Several limitations should be noted: since our primary smoking outcome – PPA verified by CO/cotinine – was only assessed at two time-points (post-treatment and follow-up), we were unable to examine the causal interplay between smoking and psychological outcomes. Second, though the follow-up was 6-months post-quit day, it was only 3-months after the end of active treatment; longer follow-up periods are needed to evaluate the effects of integrated treatment on relapse. Third, medication adherence for varenicline was measured using pill count by the study nurse, and not with more advanced methods of medication adherence such as electronic, timestamped pill dispensers, which provide more valid indicators of medication adherence. Fourth, it is important to note that participants in the VARCC+PE group received weekly sessions that were 110–120 minutes long compared to those in the VARCC-only group who received weekly sessions that were only 20–30 minutes long. While the smoking cessation portion of interventions were of equal length across groups, the greater overall contact time with a therapist might have contributed to the better smoking outcomes observed for individuals with higher PTSD severity who received VARCC+PE; future studies should keep therapeutic contact time similar between groups. Fifth, since the current study employed PE experts in an academic setting to deliver the treatment, future research should replicate the current study in community-based clinics to determine the effectiveness of this combined treatment in non-academic settings. Finally, since the mediators in the mediation analysis were assessed at the same time point as the outcome, causality cannot be inferred.

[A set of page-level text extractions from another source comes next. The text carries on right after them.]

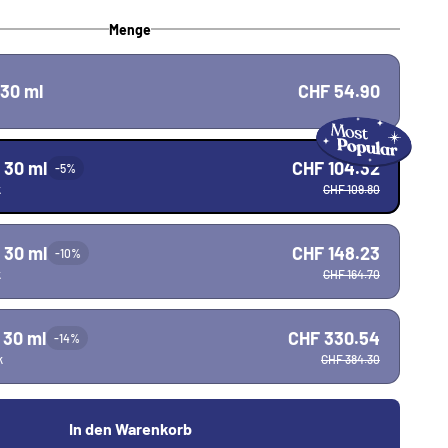
Menge
 30 ml
CHF 54.90
 30 ml
CHF 104.32
-5%
k
CHF 109.80
 30 ml
CHF 148.23
-10%
k
CHF 164.70
 30 ml
CHF 330.54
-14%
k
CHF 384.30
In den Warenkorb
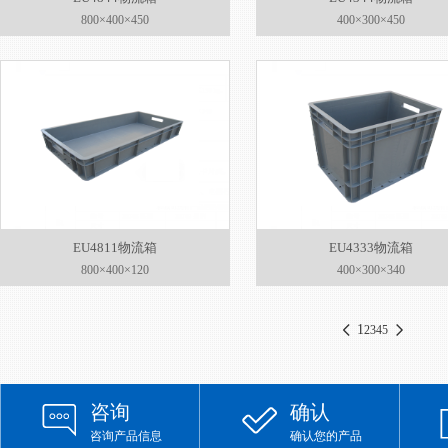
800×400×450
400×300×450
EU4811物流箱
EU4333物流箱
800×400×120
400×300×340
1
2
3
4
5
咨询
确认
咨询产品信息
确认您的产品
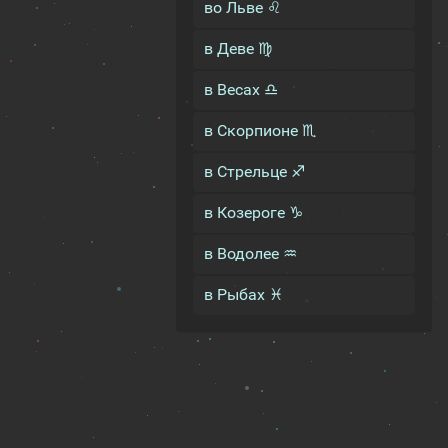
во Льве ♌
в Деве ♍
в Весах ♎
в Скорпионе ♏
в Стрельце ♐
в Козероге ♑
в Водолее ♒
в Рыбах ♓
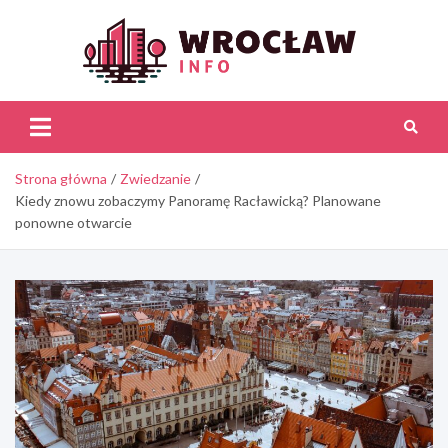
Skip
to
content
Wroc
Inf
Strona główna
Zwiedzanie
Kiedy znowu zobaczymy Panoramę Racławicką? Planowane
ponowne otwarcie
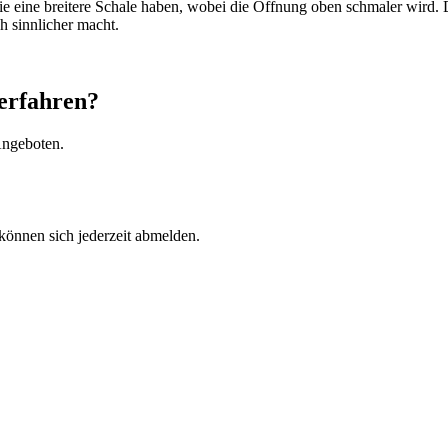
ie eine breitere Schale haben, wobei die Öffnung oben schmaler wird. Di
h sinnlicher macht.
erfahren?
Angeboten.
können sich jederzeit abmelden.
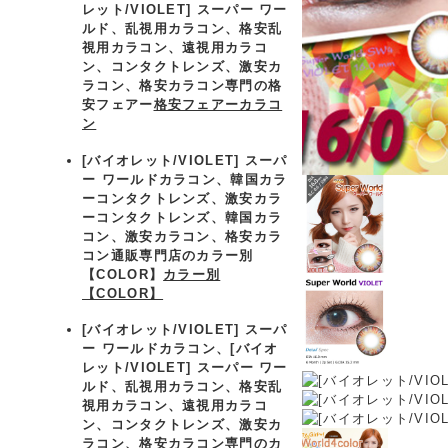
レット/VIOLET] スーパー ワー
ルド、乱視用カラコン、格安乱
視用カラコン、遠視用カラコ
ン、コンタクトレンズ、激安カ
ラコン、格安カラコン専門の格
安フェアー
格安フェアーカラコ
ン
[バイオレット/VIOLET] スーパ
ー ワールドカラコン、
韓国カラ
ーコンタクトレンズ、激安カラ
ーコンタクトレンズ、韓国カラ
コン、激安カラコン、格安カラ
コン通販専門店のカラー別
【COLOR】
カラー別
【COLOR】
[バイオレット/VIOLET] スーパ
ー ワールドカラコン、
[バイオ
レット/VIOLET] スーパー ワー
ルド、乱視用カラコン、格安乱
視用カラコン、遠視用カラコ
ン、コンタクトレンズ、激安カ
ラコン、格安カラコン専門のカ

Public Health significance.

The current study indicated that adding prolonged exposure therapy for PTSD to smoking cessation treatment for smokers with moderate to severe posttraumatic stress disorder, but not for smokers with low PTSD severity, significantly improved smoking abstinence up to three months following the end of treatment. These results serve as guidelines for therapists who treat individuals with comorbid nicotine dependence and PTSD.

Acknowledgments

This work was funded by National Institute on Drug Abuse grant awarded to Dr. Edna B. Foa (R01-DA023507-01A1). Dr. Foa developed Prolonged Exposure, a therapy used in this study. She receives royalties from the sale of Reclaiming your Life from a Traumatic Experience Workbook and Prolonged Exposure Therapy for PTSD: Emotional Processing of Traumatic Experiences Therapist Guide by Oxford University Press. Dr. Foa also receives payment for training workshops she conducts on Prolonged Exposure therapy. Drs. Asnaani, Rosenfield, Zandberg, Gariti, and Ms. Imms report no competing interests.